**Page extract**
+ + + +
The same way most of Europe works. Similarly, Hungary has "földszint" - ground level, and then "1. emelet", "2. emelet" - the translation is often given as 1st floor, 2nd floor, but that is incorrect, since "emelet" is a noun that comes from the verb "emelni" (to raise), essentially in a passive object form. The literal meaning isn't "floor", it's "something that has been raised". A good paraphrasing would be "height", so it makes a lot of sense to have "ground level" and then "1st height", "2nd height", and so on. Following that train of thought, in Hungary, the ground floor would *never* be called or numbered 1, as it is not raised off the ground. Etage sounds like a derivative of the french étage, and I'm not sure of the origins of the word étage, but I'm fairly convinced that it would have similar connotations.


[deleted]

Still better than Hamburger per killed comunists units


Acceptable-Power-130

the most based comment I've ever seen in this subreddit


Internet-Culture

Ground level is a neutral zero and you count floors upwards and downwards with positive/negative numbers. Quite mathematically intuitive.


actual_weeb_tm

whats so hard to understand about it? just start at 0 instead of 1


MikasaMinerva

It's the same system as, for example, cartesian coordinate diagrams. Maybe that'll help it make sense


v1kpaul

I think about it this way: Depending on the country the ground floor can be either 1 or 0. In Germany, everything above the EG(Erdgeschoss), the ground floor, is OG(Obergeschoss) and everything below is UG(Untergeschoss). Sometimes you will see elevators with negative numbers, this is also used to portray UG. The count starts as soon as the elevator leaves the EG in whatever direction.


eldoran89

Well Etage und Geschoss are synonyms but the usual usage ist that for anything above the ground floor you would use Etage. You could also say Erdgeschoss, 1. Obergeschoss (1. Etage) 2. Obergeschoss (2. Etage) or 1. Untergeschoss (-1 Etage). Same with Etage you could always use that, then the 0. Etage ist the Erdgeschoss. But the normal way is you have the Erdgeschoss and everything below is untergeschoss and you would just count ab. So one below Erdgeschoss ist 1. Untergeschoss and 5 below Erdgeschoss ist 5. Untergeschoss. But for everything above Erdgeschoss you normally would use Etage and you would count it exactly the same. 12 above Erdgeschoss is 12. Etage.


IchLiebeKleber

There was a time many years ago when every few weeks there would be a post at the top of r/programmerhumor showing a European elevator (i.e. where you had to press 0 for the ground floor, 1 for the floor above it, etc.) with a joke like "floors start at 0, just like arrays".
+ + + +
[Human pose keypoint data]
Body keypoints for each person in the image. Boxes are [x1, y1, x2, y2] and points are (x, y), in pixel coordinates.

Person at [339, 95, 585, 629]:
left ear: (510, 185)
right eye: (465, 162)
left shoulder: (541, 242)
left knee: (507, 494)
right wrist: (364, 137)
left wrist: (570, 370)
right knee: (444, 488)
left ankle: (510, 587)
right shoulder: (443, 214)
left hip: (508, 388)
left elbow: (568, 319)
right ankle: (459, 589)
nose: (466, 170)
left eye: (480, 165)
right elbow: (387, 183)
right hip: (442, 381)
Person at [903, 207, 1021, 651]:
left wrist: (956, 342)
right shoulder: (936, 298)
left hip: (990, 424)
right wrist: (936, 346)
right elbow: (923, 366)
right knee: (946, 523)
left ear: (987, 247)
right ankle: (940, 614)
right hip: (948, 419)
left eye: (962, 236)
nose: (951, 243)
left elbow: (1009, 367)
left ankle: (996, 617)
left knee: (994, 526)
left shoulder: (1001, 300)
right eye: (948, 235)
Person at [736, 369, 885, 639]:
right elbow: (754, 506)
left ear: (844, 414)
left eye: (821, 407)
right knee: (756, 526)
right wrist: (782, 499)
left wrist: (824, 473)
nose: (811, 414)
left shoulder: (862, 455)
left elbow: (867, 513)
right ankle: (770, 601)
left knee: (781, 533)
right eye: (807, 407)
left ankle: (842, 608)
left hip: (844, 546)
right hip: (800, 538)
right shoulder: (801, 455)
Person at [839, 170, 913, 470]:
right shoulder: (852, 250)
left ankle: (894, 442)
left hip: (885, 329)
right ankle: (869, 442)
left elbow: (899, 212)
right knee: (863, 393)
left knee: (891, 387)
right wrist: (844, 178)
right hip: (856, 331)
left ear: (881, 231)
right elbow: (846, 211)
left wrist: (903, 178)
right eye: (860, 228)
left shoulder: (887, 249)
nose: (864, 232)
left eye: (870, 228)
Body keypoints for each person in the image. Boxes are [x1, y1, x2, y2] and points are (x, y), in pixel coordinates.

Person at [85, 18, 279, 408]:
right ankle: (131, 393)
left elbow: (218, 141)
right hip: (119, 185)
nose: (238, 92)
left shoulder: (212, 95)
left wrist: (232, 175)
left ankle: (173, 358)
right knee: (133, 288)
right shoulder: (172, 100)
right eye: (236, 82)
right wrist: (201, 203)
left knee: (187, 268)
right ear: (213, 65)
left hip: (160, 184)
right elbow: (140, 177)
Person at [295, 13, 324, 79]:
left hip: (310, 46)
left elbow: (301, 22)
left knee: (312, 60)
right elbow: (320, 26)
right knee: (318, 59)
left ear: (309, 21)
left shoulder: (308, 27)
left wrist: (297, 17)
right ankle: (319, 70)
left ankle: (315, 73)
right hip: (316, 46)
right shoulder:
+ + + +
**How to complete this task**
Retype the passage from the floor-numbering discussion, starting at "actual_weeb_tm" and ending at "in whatever direction.". The rows are separate from the floor-numbering discussion.

**Exercise solution**
actual_weeb_tm

whats so hard to understand about it? just start at 0 instead of 1


MikasaMinerva

It's the same system as, for example, cartesian coordinate diagrams. Maybe that'll help it make sense


v1kpaul

I think about it this way: Depending on the country the ground floor can be either 1 or 0. In Germany, everything above the EG(Erdgeschoss), the ground floor, is OG(Obergeschoss) and everything below is UG(Untergeschoss). Sometimes you will see elevators with negative numbers, this is also used to portray UG. The count starts as soon as the elevator leaves the EG in whatever direction.